Então, por que os romances não têm um índice? Bem, se você imaginar uma estrada longa e reta, sem curvas, não é necessária nenhuma sinalização. Qual seria o objetivo? Mas quando você começa a imaginar curvas e estradas secundárias, quando começa a imaginar que as pessoas podem entrar ou sair da estrada em pontos diferentes, então você precisará de sinais para dizer a elas onde estão. E esse é o índice.

É curioso que quando as pessoas pensam em leitura, geralmente imaginam a leitura de romances, que na verdade é apenas uma pequena fração da leitura que fazemos todos os dias. Pense não apenas nos livros de receitas e manuais de instruções, mas também nos jornais, pôsteres, cardápios de restaurantes, placas de rua, e-mails, bilhetes, recibos, anúncios e pichações que lemos — às vezes sem nos dar conta — em nosso dia a dia. Mas essa é outra história. É nisso que estou trabalhando agora. 

2. Hoje em dia muito se fala em crise da atenção e da dificuldade que as pessoas têm de ler muitas páginas ou assistir mais de três minutos de um vídeo. Uma das discussões suscitadas ao longo do livro é se o índice é um atalho que prejudica a leitura e a aquisição de conhecimento. Como você vê essa questão?

Essa é uma ótima pergunta, e não tenho certeza de como me sinto em relação a ela. Por um lado, não tenho muita paciência com pessoas que dizem que a internet é péssima ou que a chamada Era da Distração é simplesmente algo terrível. Uma das coisas que eu queria mostrar em meu livro é que pessoas vêm apresentado esse argumento há milhares de anos. É possível encontrá-lo no Fedro de Platão — a ideia de que a invenção da escrita é algo ruim e que as pessoas se tornarão esquecidas (e sem graça) porque não precisarão mais confiar na memória. Há uma tendência — da qual não gosto — de sempre imaginar que mudança é retrocesso, que a maneira como fazíamos as coisas quando éramos jovens é a maneira adequada de fazer as coisas. Parece um pedaço de pau que uma geração usa para bater na que está chegando.

Por isso, neste livro, quis destacar que até mesmo algo tão fundamental e onipresente como a leitura está em constante evolução. Não lemos da mesma forma que os monges de um mosteiro medieval, ou da mesma forma que teríamos lido há duzentos anos, antes que tecnologias como o papel de celulose ou a composição mecânica barateassem a produção de revistas e romances populares (os chamados “pulp fiction””, devido ao papel barato).

* * * * * * * * *

*EXERCÍCIO PROPOSTO A*. Diga se cada afirmação concorda com o texto sobre leitura e índices, respondendo sim ou não e citando literalmente as palavras do texto que decidem: (i) uma estrada longa e reta, sem curvas, dispensa sinalização; (ii) quem responde à pergunta 2 declara ter uma opinião firme sobre o índice ser um atalho prejudicial; (iii) o argumento contra a invenção da escrita aparece no Fedro de Platão.
*EXERCÍCIO PROPOSTO B*. Transcreva do texto sobre leitura e índices o trecho que vai de "2. Hoje em dia" até "vê essa questão?".

*EXTRATO DE DADOS*.
* * * * * * * * *

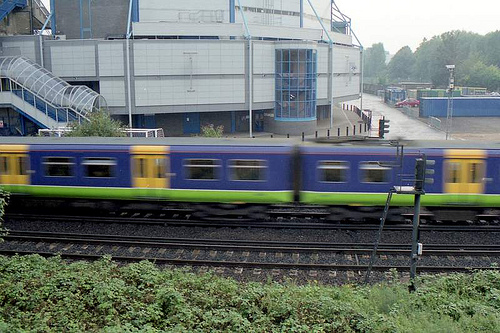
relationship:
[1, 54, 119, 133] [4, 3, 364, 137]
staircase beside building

* * * * * * * * *

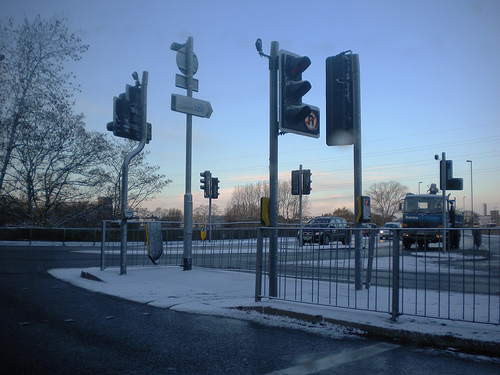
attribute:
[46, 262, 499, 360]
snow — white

* * * * * * * * *

*RESPOSTA A*.
(i) Sim: "se você imaginar uma estrada longa e reta, sem curvas, não é necessária nenhuma sinalização".
(ii) Não: "não tenho certeza de como me sinto em relação a ela".
(iii) Sim: "É possível encontrá-lo no Fedro de Platão".

*RESPOSTA B*.
2. Hoje em dia muito se fala em crise da atenção e da dificuldade que as pessoas têm de ler muitas páginas ou assistir mais de três minutos de um vídeo. Uma das discussões suscitadas ao longo do livro é se o índice é um atalho que prejudica a leitura e a aquisição de conhecimento. Como você vê essa questão?